Activation of the complement system is one of the key participants in the injuries related to LN. Understanding the role of complement activation in glomerular injury may help in the development of new therapeutic approaches for the management of LN. Similarly, further research is needed to explore the utility of C1q as a diagnostic or prognostic parameter in these patients. Tan et al have reported that the presence of anti-C1q auto-antibodies is associated with intense glomerular deposits of C1q, both of which have been associated with the disease activity of SLE and LN. [15] However, a significant proportion of patients with proliferative LN do not have C1q deposits in the kidney. In our study, the frequency of positive C1q deposits in patients with proliferative LN is 37.7%, consistent with the prevalence reported by other investigators. [16],[17] On the other hand, the reported prevalence of positive serum antiC1q antibodies in patients with active LN is high, 74-97.2%, [18],[19],[20] which is significantly higher than the rate of C1q deposits in the kidney.
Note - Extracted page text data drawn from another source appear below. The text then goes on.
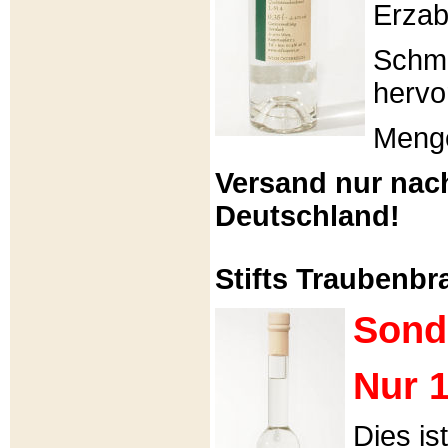
Erzabt
Schme
hervo
Menge
Versand nur nac
Deutschland!
Stifts Traubenbra
Sond
Nur 1
Dies is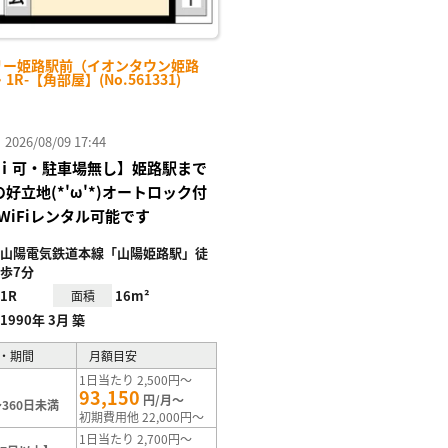
リー姫路駅前（イオンタウン姫路
・1R-【角部屋】(No.561331)
26/08/09 17:44
ｉ可・駐車場無し】姫路駅まで
好立地(*'ω'*)オートロック付
WiFiレンタル可能です
山陽電気鉄道本線「山陽姫路駅」徒
歩7分
1R
16m²
面積
1990年 3月 築
・期間
月額目安
1日当たり 2,500円～
93,150
円/月～
360日未満
初期費用他 22,000円～
1日当たり 2,700円～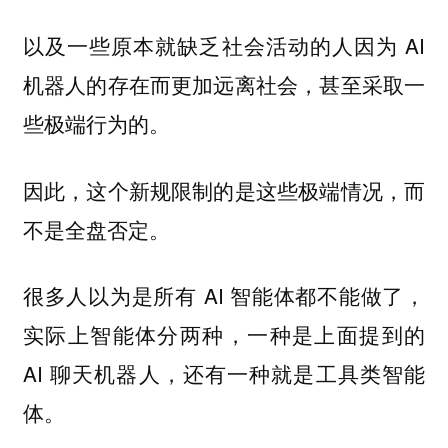
以及一些原本就缺乏社会活动的人因为 AI
机器人的存在而更加远离社会，甚至采取一
些极端行为的。
因此，这个新规限制的是这些极端情况，而
不是全盘否定。
很多人以为是所有 AI 智能体都不能做了，
实际上智能体分两种，一种是上面提到的
AI 聊天机器人，还有一种就是工具类智能
体。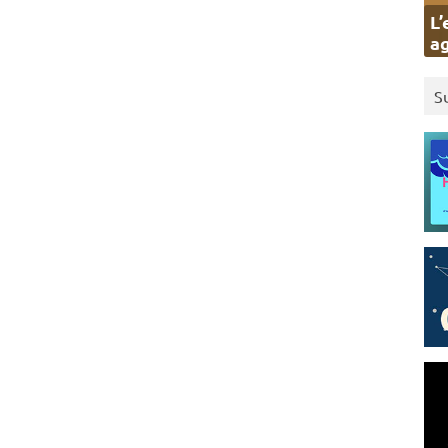
L’
ag
S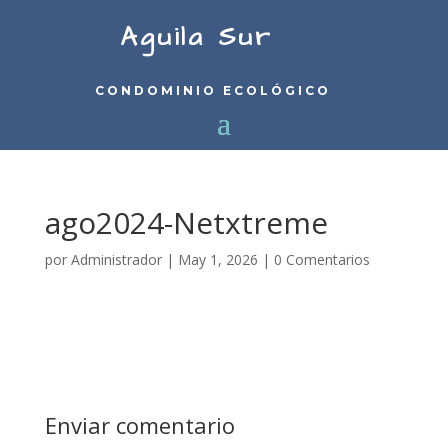
Aguila Sur
CONDOMINIO ECOLÓGICO
ago2024-Netxtreme
por
Administrador
|
May 1, 2026
|
0 Comentarios
Enviar comentario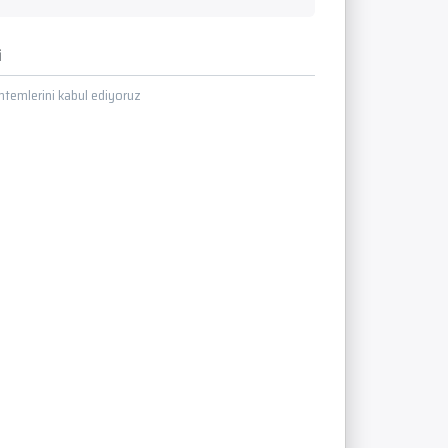
i
temlerini kabul ediyoruz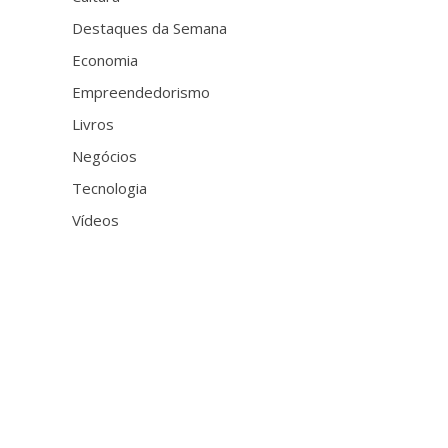
Destaques da Semana
Economia
Empreendedorismo
Livros
Negócios
Tecnologia
Vídeos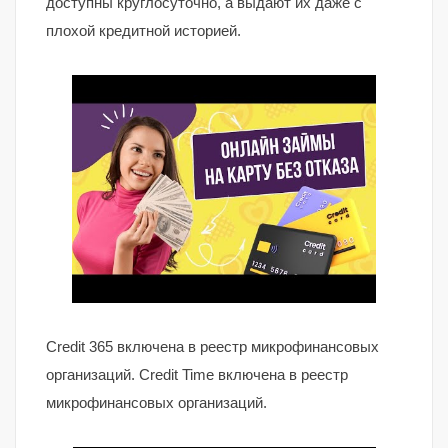
доступны круглосуточно, а выдают их даже с
плохой кредитной историей.
Credit 365 включена в реестр микрофинансовых
организаций. Credit Time включена в реестр
микрофинансовых организаций.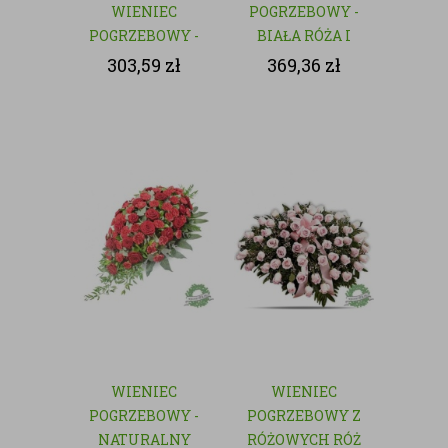
WIENIEC
POGRZEBOWY -
POGRZEBOWY -
BIAŁA RÓŻA I
NATURALNY
GOŹDZIK
303,59
zł
369,36
zł
WIENIEC
WIENIEC
POGRZEBOWY -
POGRZEBOWY Z
NATURALNY
RÓŻOWYCH RÓŻ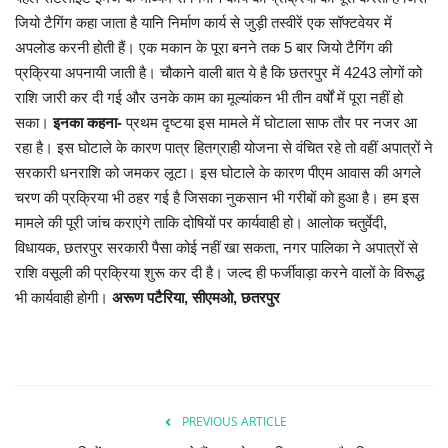
जियो टैगिंग कहा जाता है यानि निर्माण कार्य से जुड़ी तस्वीरें एक सॉफ्टवेयर में
अपलोड करनी होती हैं। एक मकान के पूरा बनने तक 5 बार जियो टैगिंग की
प्रक्रिया अपनायी जाती है। चौकाने वाली बात ये है कि छतरपुर में 4243 लोगों को
राशि जारी कर दी गई और उनके काम का मूल्यांकन भी तीन वर्षों में पूरा नहीं हो
सका।
इनका कहना-
प्रथम दृष्टया इस मामले में घोटाला साफ तौर पर नजर आ
रहा है। इस घोटाले के कारण पात्र हितग्राही योजना से वंचित रहे तो वहीं अपात्रों ने
सरकारी धनराशि को जमकर लूटा। इस घोटाले के कारण पीएम आवास की अगले
चरण की प्रक्रिया भी ठहर गई है जिसका नुकसान भी गरीबों को हुआ है। हम इस
मामले की पूरी जांच कराएंगे ताकि दोषियों पर कार्यवाही हो। आलोक चतुर्वेदी,
विधायक, छतरपुर सरकारी पैसा कोई नहीं खा सकता, नगर पालिका ने अपात्रों से
राशि वसूली की प्रक्रिया शुरू कर दी है। जल्द ही फर्जीवाड़ा करने वालों के विरूद्ध
भी कार्यवाही होगी।
अरूण पटैरिया, सीएमओ, छतरपुर
PREVIOUS ARTICLE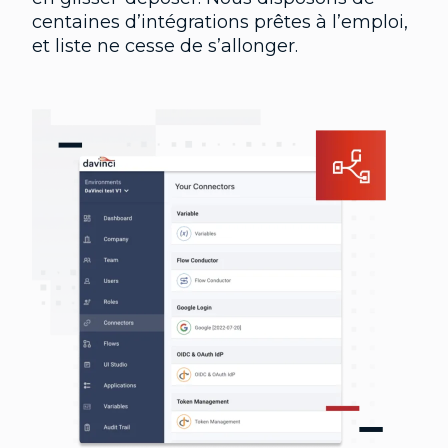
centaines d’intégrations prêtes à l’emploi,
et liste ne cesse de s’allonger.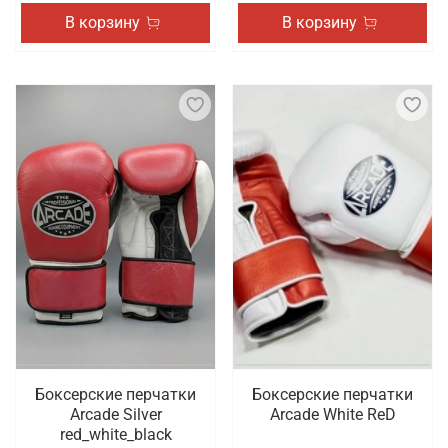
В корзину
В корзину
Боксерские перчатки
Боксерские перчатки
Arcade Silver
Arcade White ReD
red_white_black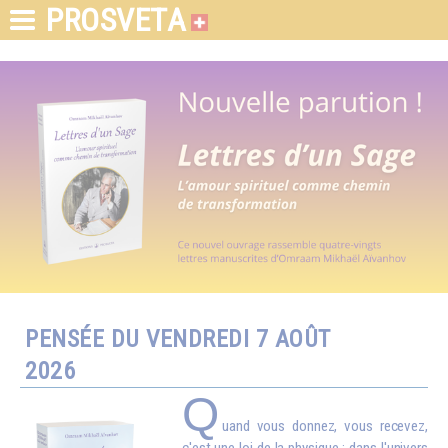
PROSVETA
PENSÉE DU VENDREDI 7 AOÛT
2026
Q
uand vous donnez, vous recevez,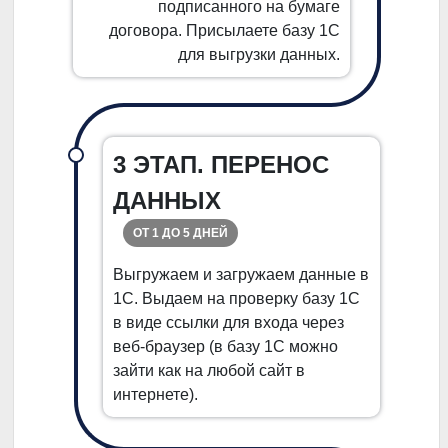
подписанного на бумаге
договора. Присылаете базу 1С
для выгрузки данных.
3 ЭТАП. ПЕРЕНОС
ДАННЫХ
ОТ 1 ДО 5 ДНЕЙ
Выгружаем и загружаем данные в
1С. Выдаем на проверку базу 1С
в виде ссылки для входа через
веб-браузер (в базу 1С можно
зайти как на любой сайт в
интернете).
This discrepancy could be related to the rate of C1q clearance from renal tissue; however, this claim needs to be investigated further.

In the present study, we demonstrated that the C1q deposition status had no impact on proteinuria, initial serum creatinine, or hematuria. This has also been reported by other studies. [20] Earlier studies have suggested that the development or recurrence of nephritis was associated with rising titers of anti-C1q [21],[22] and that these were more specific for active renal involvement than for anti-dsDNA. However, other investigators have reported no significant difference in anti-C1q prevalence between patients with SLE with or without active nephritis (32% vs. 53%, P = 0.06) or between active and inactive nephritis (74% v 53%, P = 0.06). [19],[23] Katsumata et al also reported no relation between the activity of lupus and C1q antibodies in the serum. [24] We have also observed that C1q deposition was not associated with a greater histological activity of LN. The activity index was not different among patients with C1Q positivity or negativity. The endocapillary hypercellularity, cellular crescents, fibrinoid necrosis, sub-endothelial hyaline deposits, interstitial inflammation, and leukocyte infiltration were not different between the two groups. This suggests that these lesions are mediated by diverse mechanisms and not limited to direct complement activation. Still, the pathogenesis of these lesions requires further exploration.

Several prognostic factors such as elevated serum creatinine, anemia, hypertension, proliferative LN, and renal flare up have been demonstrated as being significantly associated with poor clinical outcomes in previous studies. [25],[26] We investigated whether C1q deposits can predict the long-term outcomes of LN, and found that the C1q deposits did not impact the response to various treatment protocols or the probability of achieving remission. Similarly, the rate of serum creatinine doubling was similar in C1q-positive and negative groups. However, patients with persistent C1q deposits in their second kidney biopsies had worse renal outcomes than those with negative second biopsies. This finding may indicate that the persistence of active inflammatory processes leads to a worse renal outcome.

C1q renal deposits are not associated with worse clinical parameters or active histological inflammatory markers in LN. The persistence of C1q deposits in repeat biopsies, however, was associated with poor renal outcome. These findings should be validated in other cohorts. This study has several limitations, including its retrospective nature, relatively small sample size, and use of C1q immunofluorescence without an anti-C1q antibody titer correlation.

Conflict of interest: None declared.